Work instruction:
Your task is to transcribe all the entries exactly, excluding pictures.

Page images and extracted text:
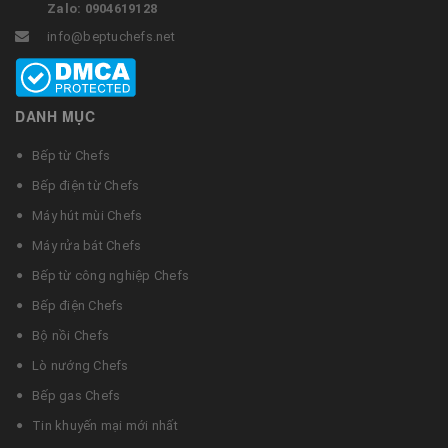
Zalo: 0904619128
info@beptuchefs.net
DANH MỤC
Bếp từ Chefs
Bếp điện từ Chefs
Máy hút mùi Chefs
Máy rửa bát Chefs
Bếp từ công nghiệp Chefs
Bếp điện Chefs
Bộ nồi Chefs
Lò nướng Chefs
Bếp gas Chefs
Tin khuyến mại mới nhất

Worked solution:
Zalo: 0904619128
info@beptuchefs.net
DANH MỤC
Bếp từ Chefs
Bếp điện từ Chefs
Máy hút mùi Chefs
Máy rửa bát Chefs
Bếp từ công nghiệp Chefs
Bếp điện Chefs
Bộ nồi Chefs
Lò nướng Chefs
Bếp gas Chefs
Tin khuyến mại mới nhất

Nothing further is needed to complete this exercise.